Van Diemen's Land - review
Coming after the recent horror film Dying Breed and the historical telemovie The Last Confession of Alexander Pearce, you might be wondering just how much more there is to discover about people who eat people in the Apple Isle. The short answer is: not much. Based on the same historical events as seen in The Last Confession, the story’s simple: eight convicts escape from their guards in 1820s Tasmania and head inland in the hope of making it to settlements on the east coast. They get lost, discover that Tasmania doesn’t really have much to offer in the way of food, and end up eating each other. A real-life tale of cannibalism sounds like the perfect material for a film, but as anyone who saw the first two films about Tasmanian cannibals already knows, once you get past the diet pretty much all that’s left is a nature walk through some very impressive (and in this case, impressively shot) scenery.
There’s an attempt to generate a creepy mood through the Gaelic voice-overs provided by Pearce (played by producer Oscar Redding, who co-wrote the script), but while lines like “If you have no scars, the crows will eat your eyes” are certainly ominous, they don’t come from anywhere: we never get much insight into Pearce or what drives him (past hunger) and he remains a cipher throughout the film. To be fair, so does everyone else, and soon beards and tattered clothing make the cast interchangeable in looks as well as personalities.

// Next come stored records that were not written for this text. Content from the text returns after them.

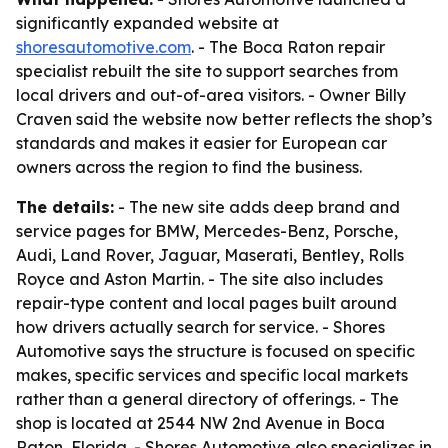
significantly expanded website at
shoresautomotive.com
. - The Boca Raton repair
specialist rebuilt the site to support searches from
local drivers and out-of-area visitors. - Owner Billy
Craven said the website now better reflects the shop’s
standards and makes it easier for European car
owners across the region to find the business.
The details:
- The new site adds deep brand and
service pages for BMW, Mercedes-Benz, Porsche,
Audi, Land Rover, Jaguar, Maserati, Bentley, Rolls
Royce and Aston Martin. - The site also includes
repair-type content and local pages built around
how drivers actually search for service. - Shores
Automotive says the structure is focused on specific
makes, specific services and specific local markets
rather than a general directory of offerings. - The
shop is located at 2544 NW 2nd Avenue in Boca
Raton, Florida. - Shores Automotive also specializes in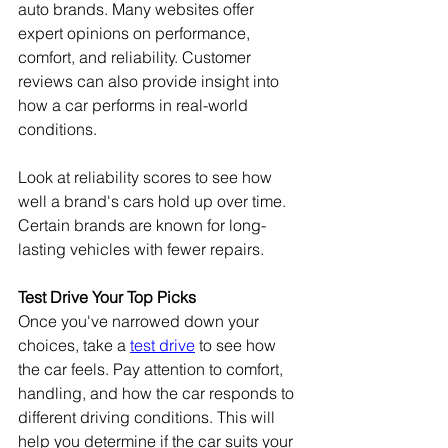
auto brands. Many websites offer 
expert opinions on performance, 
comfort, and reliability. Customer 
reviews can also provide insight into 
how a car performs in real-world 
conditions.
Look at reliability scores to see how 
well a brand's cars hold up over time. 
Certain brands are known for long-
lasting vehicles with fewer repairs. 
Test Drive Your Top Picks
Once you've narrowed down your 
choices, take a 
test drive
 to see how 
the car feels. Pay attention to comfort, 
handling, and how the car responds to 
different driving conditions. This will 
help you determine if the car suits your 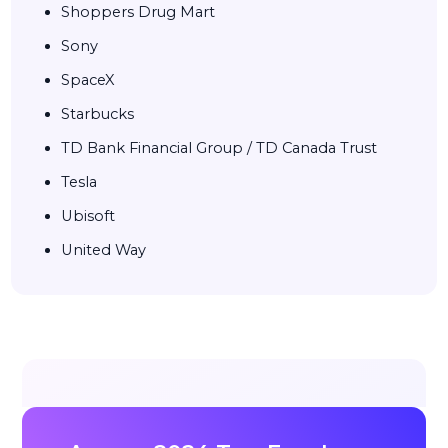
Shoppers Drug Mart
Sony
SpaceX
Starbucks
TD Bank Financial Group / TD Canada Trust
Tesla
Ubisoft
United Way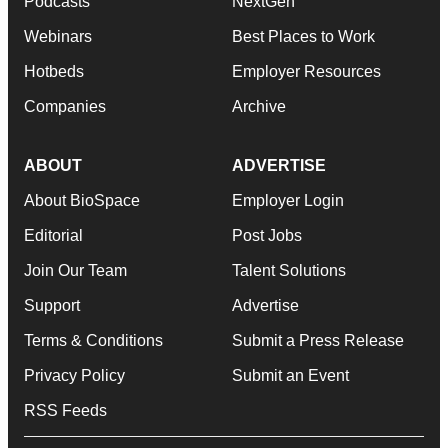
Podcasts
NextGen
Webinars
Best Places to Work
Hotbeds
Employer Resources
Companies
Archive
ABOUT
ADVERTISE
About BioSpace
Employer Login
Editorial
Post Jobs
Join Our Team
Talent Solutions
Support
Advertise
Terms & Conditions
Submit a Press Release
Privacy Policy
Submit an Event
RSS Feeds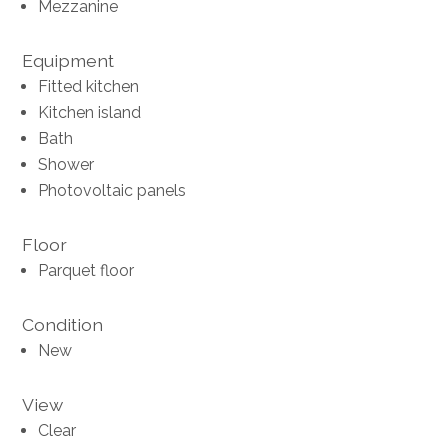
Mezzanine
Equipment
Fitted kitchen
Kitchen island
Bath
Shower
Photovoltaic panels
Floor
Parquet floor
Condition
New
View
Clear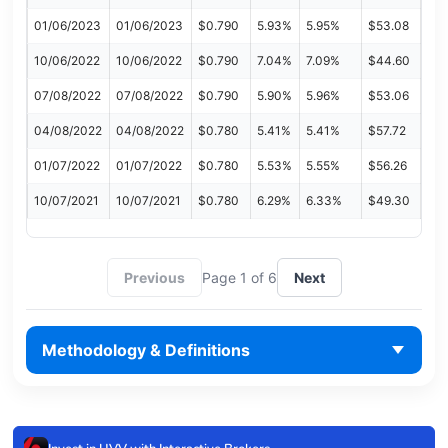
01/06/2023
01/06/2023
$0.790
5.93%
5.95%
$53.08
10/06/2022
10/06/2022
$0.790
7.04%
7.09%
$44.60
07/08/2022
07/08/2022
$0.790
5.90%
5.96%
$53.06
04/08/2022
04/08/2022
$0.780
5.41%
5.41%
$57.72
01/07/2022
01/07/2022
$0.780
5.53%
5.55%
$56.26
10/07/2021
10/07/2021
$0.780
6.29%
6.33%
$49.30
Previous
Page 1 of 6
Next
Methodology & Definitions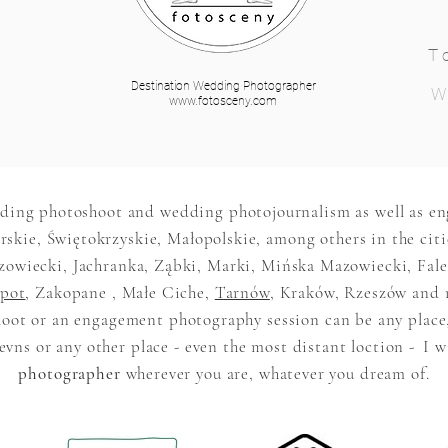
T
Destination Wedding Photographer
W
www.fotosceny.com
ding photoshoot and wedding photojournalism as well as e
skie, Świętokrzyskie, Małopolskie, among others in the citi
iecki, Jachranka, Ząbki, Marki, Mińska Mazowiecki, Falen
pot
, Zakopane , Małe Ciche,
Tarnów
, Kraków, Rzeszów and 
oot or an engagement photography session can be any place
vns or any other place - even the most distant loction -
I w
photographer
wherever you are, whatever you dream of.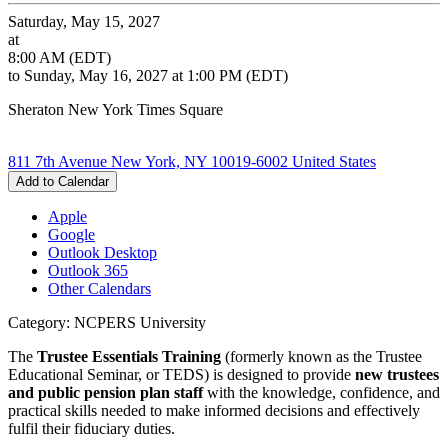
Saturday, May 15, 2027
at
8:00 AM (EDT)
to Sunday, May 16, 2027 at 1:00 PM (EDT)
Sheraton New York Times Square
811 7th Avenue New York, NY 10019-6002 United States
Add to Calendar
Apple
Google
Outlook Desktop
Outlook 365
Other Calendars
Category: NCPERS University
The
Trustee Essentials Training
(formerly known as the Trustee
Educational Seminar, or TEDS) is designed to provide
new trustees
and public pension plan staff
with the knowledge, confidence, and
practical skills needed to make informed decisions and effectively
fulfil their fiduciary duties.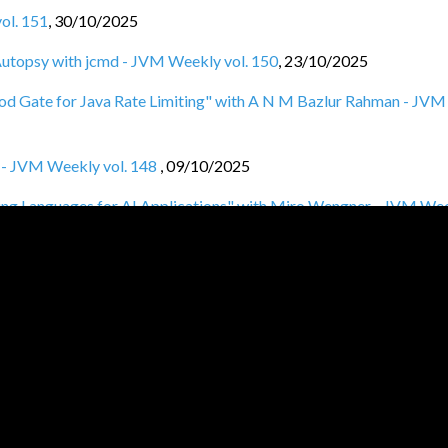
ol. 151
,
30/10/2025
f Autopsy with jcmd - JVM Weekly vol. 150
,
23/10/2025
lood Gate for Java Rate Limiting" with A N M Bazlur Rahman - JVM
y - JVM Weekly vol. 148
,
09/10/2025
ng Languages for AI Applications" with Miro Wengner - JVM We
 vol. 146
,
25/09/2025
VM Weekly vol. 145
,
18/09/2025
M Weekly vol. 145
,
11/09/2025
ith Raphael De Lio - JVM Weekly vol. 144
,
04/09/2025
l. 143
,
28/08/2025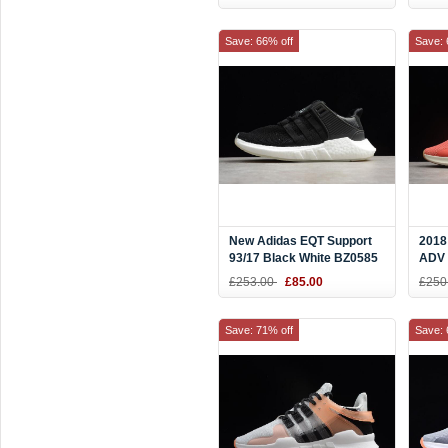
Save: 66% off
Save: 
New Adidas EQT Support
2018
93/17 Black White BZ0585
ADV 
Oran
£253.00
£85.00
£250
Save: 71% off
Save: 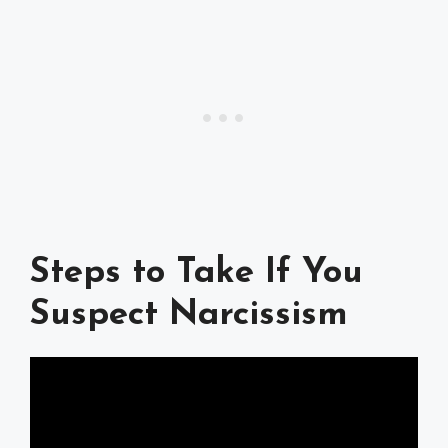
Steps to Take If You
Suspect Narcissism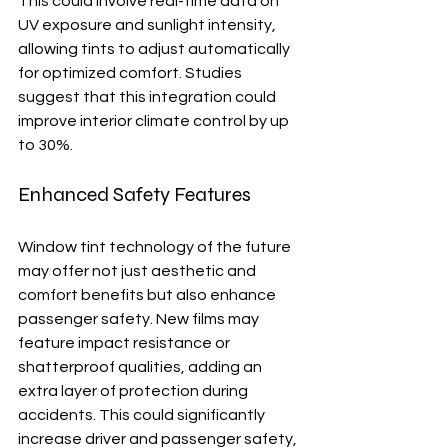
This could involve real-time data on 
UV exposure and sunlight intensity, 
allowing tints to adjust automatically 
for optimized comfort. Studies 
suggest that this integration could 
improve interior climate control by up 
to 30%.
Enhanced Safety Features
Window tint technology of the future 
may offer not just aesthetic and 
comfort benefits but also enhance 
passenger safety. New films may 
feature impact resistance or 
shatterproof qualities, adding an 
extra layer of protection during 
accidents. This could significantly 
increase driver and passenger safety, 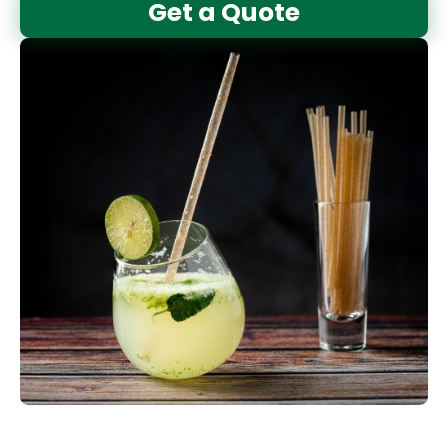
Get a Quote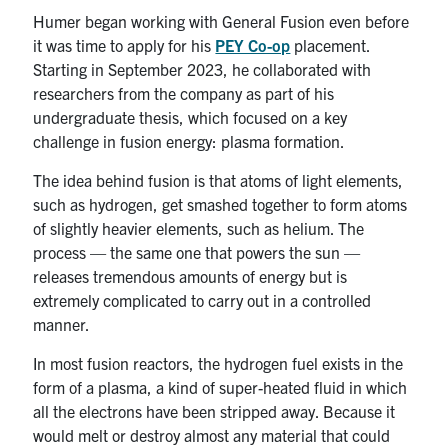
Humer began working with General Fusion even before
it was time to apply for his
PEY Co-op
placement.
Starting in September 2023, he collaborated with
researchers from the company as part of his
undergraduate thesis, which focused on a key
challenge in fusion energy: plasma formation.
The idea behind fusion is that atoms of light elements,
such as hydrogen, get smashed together to form atoms
of slightly heavier elements, such as helium. The
process — the same one that powers the sun —
releases tremendous amounts of energy but is
extremely complicated to carry out in a controlled
manner.
In most fusion reactors, the hydrogen fuel exists in the
form of a plasma, a kind of super-heated fluid in which
all the electrons have been stripped away. Because it
would melt or destroy almost any material that could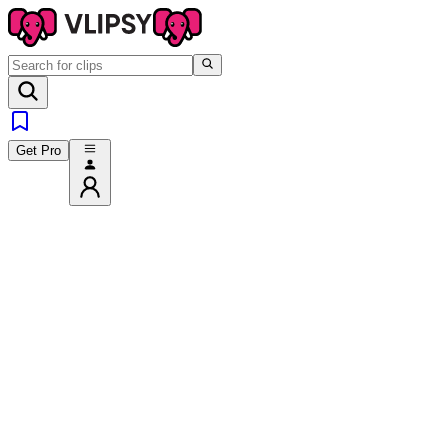
Get Pro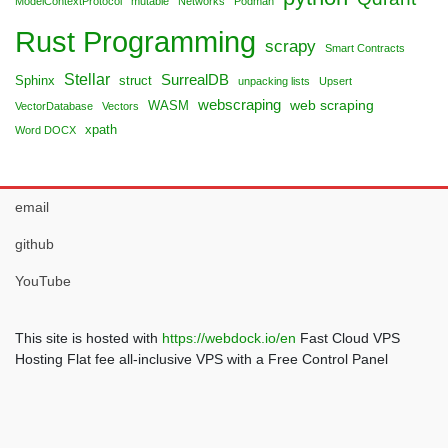
ModelContextProtocol
mutable
Networks
Podman
Rust Programming
scrapy
Smart Contracts
Stellar
SurrealDB
Sphinx
struct
unpacking lists
Upsert
webscraping
web scraping
WASM
VectorDatabase
Vectors
xpath
Word DOCX
email
github
YouTube
This site is hosted with
https://webdock.io/en
Fast Cloud VPS
Hosting Flat fee all-inclusive VPS with a Free Control Panel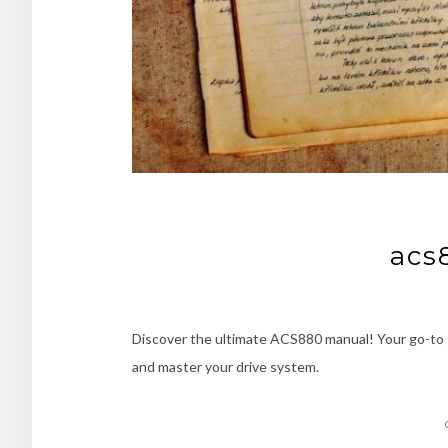
acs
Discover the ultimate ACS880 manual! Your go-to 
and master your drive system.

There are a few interesting elements here, especially the use of Gaelic to divide the English and Irish convicts, but once long pork arrives on the menu at the forty minute mark the next hour becomes a guessing game as to who’ll be eaten next – and with everyone stumbling through the scrub basically being identical it’s difficult to really care.
Van Diemen’s Land does give viewers a very good idea of what it feels like to be trapped in a repetitious environment while slowly being ground down by the hopelessness of their situation – just not quite in the way the film-makers intended.